Within three months, he had landed an assignment  for himself with Scandia bank and H&M. But he wasn't about to stop there. His go-it-alone gung-ho coincided with an observation from his social life. It dawned on Singh that many of the Indian-born IT consultants who'd arrived in Sweden had gone back home to bring back wives.

"There's an extreme amount of Indian IT consultants here, and they are always men," he says. "But when they get married - often to female IT consultants - the wife comes here after quitting her job in India." 

"So all of a sudden there's an extremely IT-competent woman sitting at home twiddling her thumbs," he says. "She doesn't know Swedish, she doesn't have a job, so she doesn't have a personal ID number.... without the number she can't sign up to free Swedish classes. It's a vicious cycle."

It's a familiar situation for many families that have recently moved to Sweden - one partner has to sacrifice or stall their career - and Singh aims to tackle it head on.

"So I thought, why not start an agency for 'Forgotten Professionals'," he says with a smile. "This is an equality question, and we also have a Swedish labour market screaming for competent IT consultants." 

"We often talk about wanting to have more gender equality in IT and engineering, and we also talk about merit being paramount in hiring, but that's not what we see on the ground," he says.

So why can the expat housewives not find work despite top-notch CVs? Follow the money... the problem is less about gender, more about girth.

Many Indian IT firms will offer a Swedish company scores of consultants - in essence offering a bulk discount - even in some cases inching close to a two-consultants-for-the-price-of-one as the company will also provide a backup team back in India. 

"As an individual, you can't compete with Tata or the other giant companies," Singh says.

With such cost-cutting appeal, few companies care that the workers in question don't speak fluent Swedish.
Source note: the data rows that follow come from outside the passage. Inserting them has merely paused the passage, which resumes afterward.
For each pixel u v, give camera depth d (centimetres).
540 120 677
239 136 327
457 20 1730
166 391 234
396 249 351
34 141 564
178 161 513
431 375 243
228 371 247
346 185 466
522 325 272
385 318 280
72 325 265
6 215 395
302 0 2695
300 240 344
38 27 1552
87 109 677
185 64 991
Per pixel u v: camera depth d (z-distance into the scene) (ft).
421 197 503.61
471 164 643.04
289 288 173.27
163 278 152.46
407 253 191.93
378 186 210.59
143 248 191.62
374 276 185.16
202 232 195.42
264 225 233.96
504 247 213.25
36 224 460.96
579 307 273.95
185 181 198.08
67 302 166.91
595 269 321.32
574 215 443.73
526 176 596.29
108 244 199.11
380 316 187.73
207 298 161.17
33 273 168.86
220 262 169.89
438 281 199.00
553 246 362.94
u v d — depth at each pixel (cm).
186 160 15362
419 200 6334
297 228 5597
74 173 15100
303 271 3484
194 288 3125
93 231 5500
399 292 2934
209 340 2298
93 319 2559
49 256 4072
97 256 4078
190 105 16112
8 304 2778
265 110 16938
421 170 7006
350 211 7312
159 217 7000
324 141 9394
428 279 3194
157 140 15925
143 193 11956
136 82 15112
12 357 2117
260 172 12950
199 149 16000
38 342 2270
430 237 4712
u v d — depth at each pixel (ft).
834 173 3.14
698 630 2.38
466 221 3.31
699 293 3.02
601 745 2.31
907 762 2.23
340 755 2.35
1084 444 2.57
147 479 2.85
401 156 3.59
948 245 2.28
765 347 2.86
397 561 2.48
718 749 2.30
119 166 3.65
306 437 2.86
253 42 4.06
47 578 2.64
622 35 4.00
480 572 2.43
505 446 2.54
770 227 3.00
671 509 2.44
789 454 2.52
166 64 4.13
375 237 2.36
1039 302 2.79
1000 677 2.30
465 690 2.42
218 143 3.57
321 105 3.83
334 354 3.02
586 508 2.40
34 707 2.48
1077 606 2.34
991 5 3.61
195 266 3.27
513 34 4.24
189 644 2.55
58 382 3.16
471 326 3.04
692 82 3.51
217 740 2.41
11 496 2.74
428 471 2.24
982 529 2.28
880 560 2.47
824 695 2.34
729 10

Yet when it comes to hiring an individual, language often becomes an issue.  

Singh has not yet managed to send a single Forgotten Professional into battle...

"Nope," says Singh, but it is clear he won't give up. And it's also clear that's he's tired of Swedish employers saying they are meritocratic, when actually it's more important for many of them to keep the afternoon fika break friction free.

'Some clients just go 'What, do we have to speak Eeeenglish now'," Singh jokes. "It's a question of legacy, it's a question of feeling the employer shouldn't have to adapt to the employee."

There are notable exceptions, however, with Sing singing the praises of telecom giant Ericsson and start-up Truecaller, who use English as their default work language.

"Swedish is not relevant to the tasks at hand," Singh underscores.